Vancouver’s Little India: Inside the Punjabi Market District

punjabiWhile Vancouver is known as a gateway to China, the city is also home to more than 200,000 people of Indian and Pakistani descent. Perhaps nowhere is that culture more vibrant than in the thriving Punjabi Market District.

Cross 49th Street in Vancouver’s south side and you’re transported to a world of glittering bangles and flowing saris, with the rich aroma of curries and spices in the air. Stretching for six blocks, the Punjabi Market District was originally settled more than a century ago by immigrant laborers from Punjab, a state along the India-Pakistan border. A mass influx of Punjabis in the 1970s made the neighborhood what it is today.

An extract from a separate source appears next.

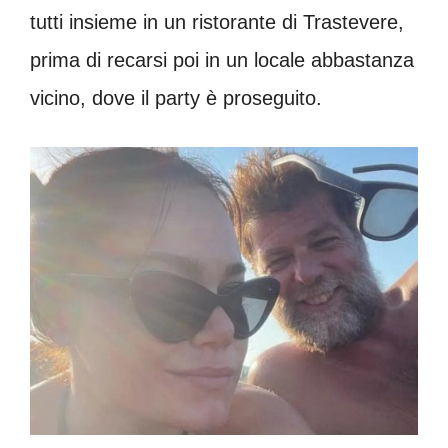
tutti insieme in un ristorante di Trastevere,
prima di recarsi poi in un locale abbastanza
vicino, dove il party è proseguito.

For visitors, the district offers an intimate glimpse of South Asian culture, on Canada’s Pacific Coast. Stop in the legendary All India Sweets and Restaurant for richly spiced samosas, butter chicken and their lavish vegetarian buffet. And don’t miss the array of homemade desserts – from jalebi (deep-fried wheat flour dipped in sweet syrup) to barfi (a decadent, marzipan-like sweet made with sugar and condensed milk). A half-dozen restaurants in the neighborhood offer a similarly enticing array of Indian delicacies.

Stroll on past shops selling fine silk saris in a rainbow of colors, richly woven pashminas and elaborately ornamented wedding gowns bedazzled with thousands of tiny gems. Listen to Bhangra music – festive, danceable hits from the latest Bollywood blockbusters – pumping out of storefronts. Get lost in shops filled with cheap bangles in every imaginable hue and window shop at fine jewelers offering exquisite gold rings, bracelets and necklaces.

And in April, the Punjabi Market District comes alive for Vaisakhi Day, the Sikh New Year. On April 14, a high-energy, colorful parade – complete with free food and live music – winds its way through the district, attracting some 50,000 spectators.